2.Prinsip Proporsionalitas: Menjaga agar serangan yang dilakukan oleh pihak-pihak yang terlibat dalam konflik tidak melebihi batas yang diperlukan untuk mencapai tujuan militer, guna mencegah kerusakan yang tidak perlu pada infrastruktur sipil dan menyebabkan banyak korban di kalangan warga sipil.
3.Prinsip Diskriminasi: Mewajibkan pihak yang terlibat dalam konflik untuk membedakan antara sasaran militer yang sah dan warga sipil atau objek sipil yang tidak boleh dijadikan sasaran serangan.
Konvensi Jenewa 1949 beserta protokol tambahan yang disepakati setelahnya adalah landasan utama bagi HHI. Namun, meskipun ada hukum internasional yang jelas, implementasi HHI sering kali menemui banyak tantangan. Salah satunya adalah ketidak mampuan negara-negara untuk menegakkan hukum ini secara efektif, seperti yang terlihat dalam beberapa konflik besar, termasuk perang di Suriah yang menyebabkan banyaknya korban sipil meski ada perlindungan yang seharusnya diberikan oleh HHI.
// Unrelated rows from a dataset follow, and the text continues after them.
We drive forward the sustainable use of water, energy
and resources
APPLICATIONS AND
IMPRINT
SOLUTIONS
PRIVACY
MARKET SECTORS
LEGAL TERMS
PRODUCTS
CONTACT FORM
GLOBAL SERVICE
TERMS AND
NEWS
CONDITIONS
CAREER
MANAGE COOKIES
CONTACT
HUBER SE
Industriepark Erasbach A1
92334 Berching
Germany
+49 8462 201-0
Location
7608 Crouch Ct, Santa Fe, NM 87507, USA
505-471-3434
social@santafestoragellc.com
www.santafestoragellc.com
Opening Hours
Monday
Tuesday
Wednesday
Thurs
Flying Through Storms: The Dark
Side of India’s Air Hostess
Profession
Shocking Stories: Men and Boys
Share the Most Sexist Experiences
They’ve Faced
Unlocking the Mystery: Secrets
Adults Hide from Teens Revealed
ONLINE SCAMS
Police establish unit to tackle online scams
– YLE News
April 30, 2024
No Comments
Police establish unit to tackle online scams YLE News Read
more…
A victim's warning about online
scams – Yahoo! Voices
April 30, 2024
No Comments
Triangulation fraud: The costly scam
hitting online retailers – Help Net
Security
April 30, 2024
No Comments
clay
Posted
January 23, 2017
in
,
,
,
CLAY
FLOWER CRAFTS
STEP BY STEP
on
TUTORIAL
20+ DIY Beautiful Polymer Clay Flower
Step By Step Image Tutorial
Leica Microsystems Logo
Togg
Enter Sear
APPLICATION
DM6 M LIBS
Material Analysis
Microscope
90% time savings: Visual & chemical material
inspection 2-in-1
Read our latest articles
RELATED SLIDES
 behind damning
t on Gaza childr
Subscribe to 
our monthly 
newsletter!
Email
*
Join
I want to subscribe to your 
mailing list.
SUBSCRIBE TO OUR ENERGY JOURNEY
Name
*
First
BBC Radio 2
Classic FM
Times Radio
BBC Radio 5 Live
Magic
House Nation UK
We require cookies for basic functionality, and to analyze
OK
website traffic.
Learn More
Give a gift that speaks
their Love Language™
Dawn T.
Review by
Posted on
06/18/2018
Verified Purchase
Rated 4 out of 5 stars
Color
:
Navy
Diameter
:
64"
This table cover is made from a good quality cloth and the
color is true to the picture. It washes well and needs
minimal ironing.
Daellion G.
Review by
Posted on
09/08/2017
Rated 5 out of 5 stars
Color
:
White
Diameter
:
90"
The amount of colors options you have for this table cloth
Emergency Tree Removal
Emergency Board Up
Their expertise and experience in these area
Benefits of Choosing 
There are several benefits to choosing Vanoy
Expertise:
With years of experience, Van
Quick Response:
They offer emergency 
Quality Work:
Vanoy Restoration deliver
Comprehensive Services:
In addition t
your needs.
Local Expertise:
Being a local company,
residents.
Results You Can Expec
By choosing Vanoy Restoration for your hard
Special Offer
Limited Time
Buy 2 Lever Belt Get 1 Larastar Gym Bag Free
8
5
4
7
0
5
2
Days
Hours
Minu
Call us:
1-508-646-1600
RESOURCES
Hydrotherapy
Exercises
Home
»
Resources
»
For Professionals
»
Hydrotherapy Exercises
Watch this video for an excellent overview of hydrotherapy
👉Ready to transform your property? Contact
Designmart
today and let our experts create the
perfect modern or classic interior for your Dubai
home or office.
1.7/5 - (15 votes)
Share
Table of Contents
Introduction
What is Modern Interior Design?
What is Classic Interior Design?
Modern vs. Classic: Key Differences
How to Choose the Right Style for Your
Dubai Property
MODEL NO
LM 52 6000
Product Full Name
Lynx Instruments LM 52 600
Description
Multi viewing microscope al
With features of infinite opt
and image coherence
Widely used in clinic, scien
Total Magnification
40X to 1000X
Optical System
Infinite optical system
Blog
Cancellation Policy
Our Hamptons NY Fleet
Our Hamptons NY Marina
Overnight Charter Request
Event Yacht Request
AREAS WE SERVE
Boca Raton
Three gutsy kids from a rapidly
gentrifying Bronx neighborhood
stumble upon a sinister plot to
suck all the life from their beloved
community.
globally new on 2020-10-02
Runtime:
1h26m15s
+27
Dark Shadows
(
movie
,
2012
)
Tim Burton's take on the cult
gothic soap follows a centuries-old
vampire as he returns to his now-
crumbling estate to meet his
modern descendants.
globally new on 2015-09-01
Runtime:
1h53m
Responsibility to Protect (R2P):
   Tanggung Jawab untuk Bertindak R2P merupakan norma internasional yang berkembang pada awal abad ke-21 sebagai respons terhadap kegagalan komunitas internasional untuk mencegah kejahatan besar yang menimpa kelompok-kelompok rentan. Konsep ini pertama kali disepakati dalam KTT Dunia PBB tahun 2005 dan mengandung tiga pilar utama:
1.Tanggung Jawab Negara: Negara memiliki kewajiban utama untuk melindungi warga negaranya dari kejahatan yang paling serius seperti genosida, kejahatan perang, dan kejahatan terhadap kemanusiaan.
2.Tanggung Jawab Komunitas Internasional: Komunitas internasional, melalui organisasi seperti PBB, harus membantu negara-negara yang tidak mampu atau tidak bersedia melaksanakan kewajiban ini.
3.Intervensi Kolektif: Jika suatu negara gagal melindungi rakyatnya, komunitas internasional berhak untuk bertindak, termasuk melalui intervensi militer dengan mandat dari Dewan Keamanan PBB, untuk melindungi populasi sipil dari kejahatan yang sedang berlangsung.
Penerapan R2P pertama kali terlihat secara signifikan dalam intervensi internasional di Libya pada 2011. Dewan Keamanan PBB mengesahkan Resolusi 1973 yang memungkinkan intervensi militer untuk melindungi warga sipil dari kekerasan rezim Muammar Gaddafi. Seperti yang dikatakan oleh Ban Ki-moon, mantan Sekjen PBB, "R2P bukanlah alat untuk menggulingkan pemerintahan, tetapi untuk mencegah kejahatan paling keji terhadap umat manusia."
Namun, penerapan R2P sering kali menjadi kontroversial dan diperdebatkan, terutama mengenai apakah intervensi internasional benar-benar dapat melindungi warga sipil atau malah memperburuk situasi.